Hitzige Diskussion über Integration im steirischen Landtag

Der steirische Landtag hat am Dienstag mit den Stimmen von SPÖ, ÖVP, FPÖ und KPÖ beschlossen, von der Bundesregierung die Einführung eines Vollverschleierungsverbots zu fordern. Dagegen stimmten die Grünen. Zuvor gab es eine teils emotionale Debatte, welche Maßnahmen Integration erfordere und warum man "sich über jeden kleinen Schritt freuen" müsste, so ÖVP-Abgeordnete Barbara Riener.

Was eine kurze Diskussion hätte sein können - ein solcher Punkt hinsichtlich Vollverschleierungsverbot ist im überarbeiteten Arbeitsprogramm der Bundesregierung vorgesehen - wurde am Dienstag zusehends emotionaler. FPÖ-Abgeordneter Marco Triller sagte u.a., dass Grüne, KPÖ und SPÖ mit einem Burka-Verbot ja auch etwas für Frauenrechte tun könnten.

ÖVP-Abgeordneter Lukas Schnitzer antwortete Triller, dieser hätte nur etwas Geduld zeigen müssen, denn die Bundesregierung nehme sich der Sache ja an. "Offene Gesellschaft, offenes Land, und zu einer offenen Kommunikation gehört, dass man seinem Gesprächspartner mit einem offenen Gesicht entgegentritt". Ein Vollverschleierungsverbot solle die Teilhabe am öffentlichen Leben fördern.

Die Grüne Abgeordnete Sandra Krautwaschl meinte, bei dem Thema würden sogar "g'standene" FPÖler zu Frauenrechtlerinnen. Es gebe in der EU schon Burka-Verbote, aber sie sehe nicht, dass sich die Situation der Frauen in diesen Ländern verbessert habe. Bei einer Vollverschleierung stecke nichts Positives dahinter, "aber da brauche ich keine Debatte über Religion. Wir diskutieren hier wieder nur das Symbol, nicht die Maßnahmen. Dadurch wird keine einzige Frau den Schleier ablegen". Echte Integrationsmaßnahmen würden von der FPÖ immer abgelehnt.

FPÖ-Abgeordneter Hannes Amesbauer sagte vor allem in Richtung der SPÖ, der Sinneswandel passiere ja nur, weil die Umfragewerte der Parteien im Keller seien. "Ich kann ja auch nicht mit dem Vollvisierhelm in eine Bank oder in ein Büro gehen. Wir werden es sehen, was die Bundesregierung umsetzt, wir hätten es ja schon auf Landesregierungsebene regeln können. Es hat hier ein Kopftuchverbot für den öffentlichen Raum zu geben", so Amesbauer.

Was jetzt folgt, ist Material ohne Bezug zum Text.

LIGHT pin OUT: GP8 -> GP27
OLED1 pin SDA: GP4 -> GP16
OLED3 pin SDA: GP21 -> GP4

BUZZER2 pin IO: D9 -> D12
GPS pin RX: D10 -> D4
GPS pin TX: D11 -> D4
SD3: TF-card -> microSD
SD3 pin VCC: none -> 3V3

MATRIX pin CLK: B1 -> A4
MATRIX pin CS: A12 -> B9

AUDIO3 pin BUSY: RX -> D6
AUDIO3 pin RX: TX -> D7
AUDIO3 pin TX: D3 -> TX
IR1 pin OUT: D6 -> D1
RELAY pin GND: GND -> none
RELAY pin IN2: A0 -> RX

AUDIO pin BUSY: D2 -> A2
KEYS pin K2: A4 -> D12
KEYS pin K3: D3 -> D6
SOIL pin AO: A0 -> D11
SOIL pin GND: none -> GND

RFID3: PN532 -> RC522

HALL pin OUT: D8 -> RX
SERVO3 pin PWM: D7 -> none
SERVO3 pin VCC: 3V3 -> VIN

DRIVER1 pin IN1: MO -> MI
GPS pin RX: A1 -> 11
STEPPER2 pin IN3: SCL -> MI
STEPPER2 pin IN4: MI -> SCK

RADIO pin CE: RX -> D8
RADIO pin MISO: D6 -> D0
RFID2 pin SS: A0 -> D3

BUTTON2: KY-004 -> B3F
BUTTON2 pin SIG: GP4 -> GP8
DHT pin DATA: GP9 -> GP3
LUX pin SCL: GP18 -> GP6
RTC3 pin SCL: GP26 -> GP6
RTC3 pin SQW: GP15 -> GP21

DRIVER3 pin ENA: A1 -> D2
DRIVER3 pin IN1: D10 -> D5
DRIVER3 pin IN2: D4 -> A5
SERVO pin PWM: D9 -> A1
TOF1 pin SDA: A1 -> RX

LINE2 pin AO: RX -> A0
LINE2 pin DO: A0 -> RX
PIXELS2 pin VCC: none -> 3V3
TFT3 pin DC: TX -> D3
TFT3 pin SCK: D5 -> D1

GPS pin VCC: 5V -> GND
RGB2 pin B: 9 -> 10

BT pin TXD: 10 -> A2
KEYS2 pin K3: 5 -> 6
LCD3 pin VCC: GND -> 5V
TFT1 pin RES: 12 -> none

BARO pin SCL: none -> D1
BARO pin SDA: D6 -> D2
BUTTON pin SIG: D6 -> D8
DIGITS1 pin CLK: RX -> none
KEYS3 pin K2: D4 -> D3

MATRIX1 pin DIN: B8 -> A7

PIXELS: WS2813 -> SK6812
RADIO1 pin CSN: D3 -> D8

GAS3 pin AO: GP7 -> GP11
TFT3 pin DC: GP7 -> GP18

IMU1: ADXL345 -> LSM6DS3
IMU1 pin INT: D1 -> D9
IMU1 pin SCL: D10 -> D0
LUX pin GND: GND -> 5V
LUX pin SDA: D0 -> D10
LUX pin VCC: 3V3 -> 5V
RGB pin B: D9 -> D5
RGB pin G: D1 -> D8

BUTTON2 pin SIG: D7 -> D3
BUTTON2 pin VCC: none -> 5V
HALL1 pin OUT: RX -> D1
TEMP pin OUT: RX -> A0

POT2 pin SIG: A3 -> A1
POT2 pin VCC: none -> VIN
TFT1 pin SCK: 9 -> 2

SPÖ-Klubchef Hannes Schwarz sagte, eine Vollverschleierung sei mit dem Prinzip der offenen Gesellschaft nicht vereinbar: "Ich denke, es ist eine wichtige Maßnahme, aber nur ein ganz, ganz kleiner Anteil , was wir in der Gesellschaft als Integrationsleistung tun können. Die Bundesregierung hat bei ihrem überarbeitetem Arbeitsprogramm klare Signale gesetzt", sagte Schwarz. Die Zahl der Trägerinnen halte sich im übrigen in Österreich in engen Grenzen. Er hoffe jedenfalls, dass sich die Freiheitlichen auch in anderen Integrationsbereichen so engagiert einsetzten wie bei diesem Verbot.

KPÖ-Abgeordneter Werner Murgg gestand, er wisse "ja nicht so genau, was wir beschließen. Reden wir vom ganzen Integrationspaket oder stimmen wir nur dem Vollverschleierungsverbot zu? Eine Burka ist keine Frage des Strafzettels, sondern der kulturellen Ächtung. Das gehört nicht ins 21. Jahrhundert, das muss im Bewusstsein der Menschen sein. Die Bevölkerung wartet zu Recht auf Signale aus der politischen Klasse. Politischer Islam ist ein Unding, der Islam selbst ist kein Unding", stellte Murgg klar. Man habe nicht den politischen Katholizismus in Österreich überwunden, damit jetzt über die Hintertür etwas anderes komme.